Dalam klarifikasinya, Bambang juga mengungkap bahwa Ruben THH sendiri telah memberikan pembayaran dengan cek kosong kepada Iwan Hartono senilai Rp 300 juta. Bukti ini menunjukkan bahwa justru Rubenlah yang melakukan tindak pidana dalam transaksi ini, bukan Iwan Hartono.
Namun, fakta ini sengaja diabaikan dalam BAP penyidikan dan surat dakwaan Jaksa Penuntut Umum, yang menurut Bambang merupakan bagian dari rekayasa kasus ini untuk mengkriminalisasi Iwan Hartono.
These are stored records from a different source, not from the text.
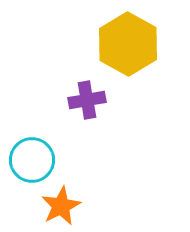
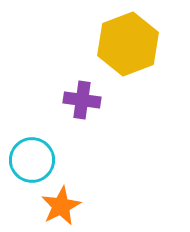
yellow hexagon: rotated 10 degrees clockwise
purple cross: moved 5 px left; rotated 18 degrees clockwise
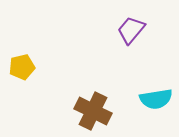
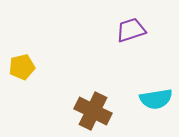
purple trapezoid: rotated 32 degrees clockwise
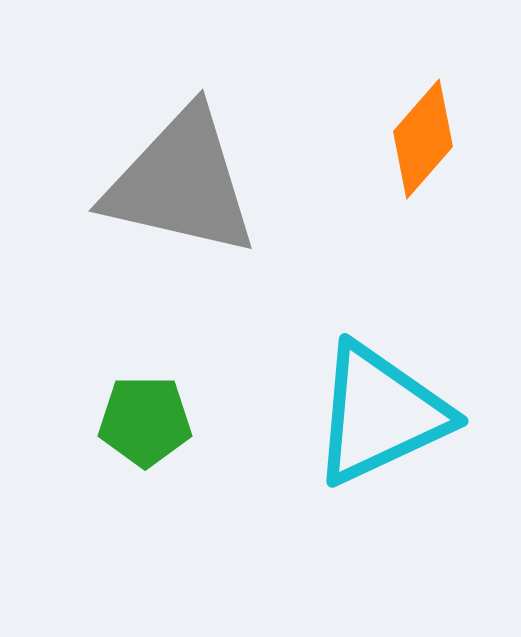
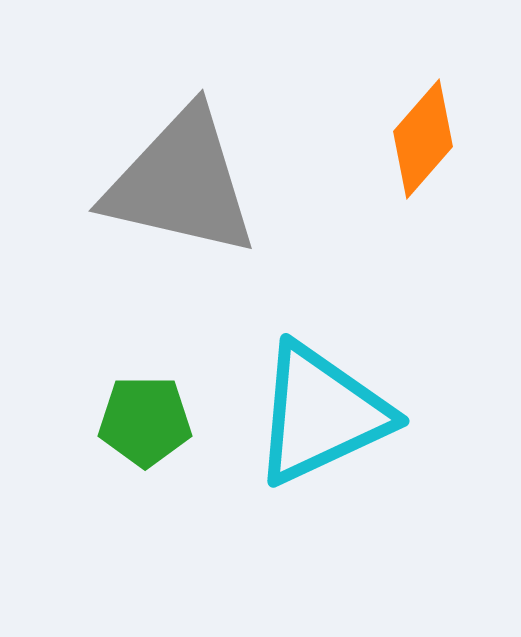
cyan triangle: moved 59 px left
Dari semua bukti dan argumentasi yang dipaparkan, Bambang Sunaryo menyimpulkan bahwa perkara ini sebenarnya adalah sengketa perdata yang muncul dari perselisihan bisnis dan hubungan hutang-piutang antara Ruben THH dan Iwan Hartono. Tidak ada unsur pidana atau niat jahat (mens rea) dalam tindakan Iwan Hartono, sehingga tidak seharusnya ia dikenakan dakwaan pidana.
Penasehat hukum Iwan Hartono meminta agar penyidik kepolisian dan Jaksa Penuntut Umum bertanggung jawab atas rekayasa dan manipulasi yang dilakukan dalam perkara ini, dan berharap agar pengadilan memutuskan sesuai dengan fakta-fakta yang telah diungkapkan.